WHO and UN promote the use of digital technologies to improve immunization services in North Macedonia
03 March 2022
The COVID-19 pandemic has triggered rapid integration of digital technologies in North Macedonia’s public health sector.
From technologies that allow people to access immunization services more easily, to improved monitoring of how policies affect the health of the population and better ways of empowering the health workforce as well as patients, digital tools have opened a wealth of possibilities for progress towards universal health for all.
Ever since the beginning of the pandemic, national health authorities have made efforts to unlock the full potential of the available technology – to improve how services are provided and how the health system is managed. WHO and UN in North Macedonia has supported these efforts as part of the joint programme “Safe and Innovative Health Services during the COVID-19 pandemic in North Macedonia” implemented by UNICEF, WHO and UNFPA, funded by the COVID-19 Fund.
Strengthening data collection to provide safe, innovative and quality immunization services
“Harnessing the power of digital technologies is essential for more responsive, cost-effective and data-informed health services, both when it comes to COVID-19 and routine immunization. WHO has supported the introduction of innovative digital tools in the health sector as part of the Government’s efforts to overcome challenges in planning, logistics management, vaccination administration, and immunization monitoring.” highlightedDr Anne Johansen, the Regional Director’s Special Representative to North Macedonia and the Head of WHO Country Office a.i. in Skopje.
One digital intervention is the establishment of a national electronic immunization database connected with the national e-health records to provide accurate and timely data on immunization. The Electronic Immunization Register (EIR) was upgraded to include the registration of the COVID-19 vaccines from individual patient records, while data on immunization of children and newborns were retroactively entered into EIR from the paper-based immunization cards.
Other tools were introduced to meet the needs of the population such as easier access to the National COVID-19 Immunization Certificate through a web portal, and sending reminders to parents to have their children return for vaccinations through a mass notification system.
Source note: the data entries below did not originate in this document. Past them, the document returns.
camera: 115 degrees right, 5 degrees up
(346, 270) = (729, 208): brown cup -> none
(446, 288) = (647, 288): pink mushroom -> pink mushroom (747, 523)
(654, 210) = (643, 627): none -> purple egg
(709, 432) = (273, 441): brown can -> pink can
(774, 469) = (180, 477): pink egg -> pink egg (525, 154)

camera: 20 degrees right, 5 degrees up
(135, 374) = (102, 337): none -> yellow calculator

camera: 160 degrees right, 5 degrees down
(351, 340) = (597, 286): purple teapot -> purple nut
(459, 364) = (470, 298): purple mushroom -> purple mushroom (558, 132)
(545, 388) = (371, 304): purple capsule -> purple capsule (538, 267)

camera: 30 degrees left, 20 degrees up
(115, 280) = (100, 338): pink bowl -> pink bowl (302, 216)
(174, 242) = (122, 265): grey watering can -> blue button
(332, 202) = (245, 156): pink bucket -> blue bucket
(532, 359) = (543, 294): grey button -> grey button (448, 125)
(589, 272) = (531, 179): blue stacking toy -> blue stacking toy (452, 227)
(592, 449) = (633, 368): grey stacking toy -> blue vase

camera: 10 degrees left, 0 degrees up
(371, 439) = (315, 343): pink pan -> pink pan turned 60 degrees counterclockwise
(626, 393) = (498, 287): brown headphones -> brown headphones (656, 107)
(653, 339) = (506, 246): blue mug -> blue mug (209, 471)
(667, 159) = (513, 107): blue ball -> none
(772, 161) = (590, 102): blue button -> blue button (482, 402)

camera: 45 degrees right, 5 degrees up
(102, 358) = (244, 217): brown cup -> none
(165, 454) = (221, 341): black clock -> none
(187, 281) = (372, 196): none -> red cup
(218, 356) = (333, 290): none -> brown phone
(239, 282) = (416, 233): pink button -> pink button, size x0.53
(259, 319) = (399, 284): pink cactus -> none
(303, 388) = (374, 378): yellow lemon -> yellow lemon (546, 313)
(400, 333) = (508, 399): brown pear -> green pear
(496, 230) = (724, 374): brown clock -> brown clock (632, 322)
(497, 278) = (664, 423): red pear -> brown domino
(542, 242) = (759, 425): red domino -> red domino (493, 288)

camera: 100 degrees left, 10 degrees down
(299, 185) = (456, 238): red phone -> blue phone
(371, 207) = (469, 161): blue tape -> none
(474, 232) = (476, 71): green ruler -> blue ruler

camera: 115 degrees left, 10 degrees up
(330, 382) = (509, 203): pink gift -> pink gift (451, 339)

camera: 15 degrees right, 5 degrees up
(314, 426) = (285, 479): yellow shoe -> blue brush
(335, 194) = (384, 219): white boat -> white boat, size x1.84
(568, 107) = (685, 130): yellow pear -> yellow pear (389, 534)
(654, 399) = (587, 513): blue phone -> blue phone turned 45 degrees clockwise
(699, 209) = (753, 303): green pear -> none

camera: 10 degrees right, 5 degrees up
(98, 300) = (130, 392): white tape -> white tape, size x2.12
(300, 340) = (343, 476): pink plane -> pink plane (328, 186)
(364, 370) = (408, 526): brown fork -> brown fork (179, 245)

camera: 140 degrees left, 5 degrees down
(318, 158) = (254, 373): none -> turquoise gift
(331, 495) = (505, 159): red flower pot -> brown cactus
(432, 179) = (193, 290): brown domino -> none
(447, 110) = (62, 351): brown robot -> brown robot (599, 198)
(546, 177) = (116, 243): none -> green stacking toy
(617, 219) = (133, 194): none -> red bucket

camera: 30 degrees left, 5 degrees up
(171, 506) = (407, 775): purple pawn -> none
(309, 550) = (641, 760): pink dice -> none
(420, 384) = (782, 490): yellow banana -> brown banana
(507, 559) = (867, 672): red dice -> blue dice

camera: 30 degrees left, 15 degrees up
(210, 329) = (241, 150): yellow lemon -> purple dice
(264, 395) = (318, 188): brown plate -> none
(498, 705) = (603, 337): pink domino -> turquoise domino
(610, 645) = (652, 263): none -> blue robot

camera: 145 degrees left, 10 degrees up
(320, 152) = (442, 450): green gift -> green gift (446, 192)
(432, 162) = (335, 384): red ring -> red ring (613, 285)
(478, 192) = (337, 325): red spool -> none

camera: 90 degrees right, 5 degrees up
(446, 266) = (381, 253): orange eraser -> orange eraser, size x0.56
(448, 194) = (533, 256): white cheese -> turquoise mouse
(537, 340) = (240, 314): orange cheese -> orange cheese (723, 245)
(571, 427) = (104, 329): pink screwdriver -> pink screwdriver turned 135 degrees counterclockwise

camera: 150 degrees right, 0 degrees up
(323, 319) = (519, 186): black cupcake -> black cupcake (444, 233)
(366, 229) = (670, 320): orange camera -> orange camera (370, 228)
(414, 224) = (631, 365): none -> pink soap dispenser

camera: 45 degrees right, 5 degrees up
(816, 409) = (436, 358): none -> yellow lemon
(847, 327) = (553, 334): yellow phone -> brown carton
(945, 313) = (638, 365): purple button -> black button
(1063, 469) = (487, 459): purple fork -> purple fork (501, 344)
Strengthening data collection for both COVID-19 and routine immunizations opens up possibilities for better monitoring, coordination and evidence-based planning and decision making. At the same time, the overall modernization of the immunization process helps to reduce administrative tasks, allowing health workers to put patients first and devote more quality time to the care of patients.
Tapping into technology’s potential to enhance professional learning
As one of the most trusted sources of information, health workers play a key role in achieving high vaccination uptake. Their attitudes and knowledge about immunization can greatly influence their patients’ vaccination decisions. Providing health professionals with knowledge resources and tools gives them the means and confidence to be more effective in their work and help achieve high vaccination uptake.
Using digital technologies to inform and train health care workers is one of the best ways to reinforce their professional skills.
“WHO in North Macedonia has developed electronic training packages to equip health care workers with new skills and knowledge on immunization to help them thrive and in doing so strengthen the national health system for the benefit of the whole population”, noted Dr Johansen.
Around 60 managers of immunization programs from across the country were trained in planning, management, monitoring and evaluation of the immunization system. In addition,340 health care workers were trained on vaccines cold chain, immunization safety, microplanning for reaching every community, managing an immunization session, monitoring and surveillance and partnering with communities.
Accredited OpenWHO training courses related to COVID-19 and vaccination were also adapted into local languages. The knowledge gained from these courses helps health care workers to improve the quality of immunization services, share innovative vaccination practices with their peers and promote vaccination uptake to their patients.
The way forward
“Integrating digital technologies into the health system can improve the ways of delivering health services and bring about long-term benefits. Prospectively, these activities will enable increasing of the vaccination coverage for the regular as well as COVID-19 vaccinations.”, concluded Dr Johansen.
WHO will continue to support North Macedonia’s COVID-19 response and recovery, including using digitalization for maximum impact on the population’s health.
“Safe and Innovative Health Services in Times of COVID-19 in North Macedonia” is a joint programme that aims to improve access to sexual and reproductive health, immunization, and gender-based violence support services for women, adolescent girls and children, with a special focus on the most vulnerable population in remote and underserved areas. The activities are being implemented jointly by UNICEF, WHO and UNFPA and made possible by contributions to the UN Response and Recovery Fund from the governments of Norway, Netherlands, Switzerland, Denmark, Sweden, Republic of Korea, Finland, Austria, United Kingdom, Spain, New Zealand, United States of America, Iceland, Croatia, Portugal, Thailand, Slovak Republic, Romania, Cambodia, Cyprus and Philippines.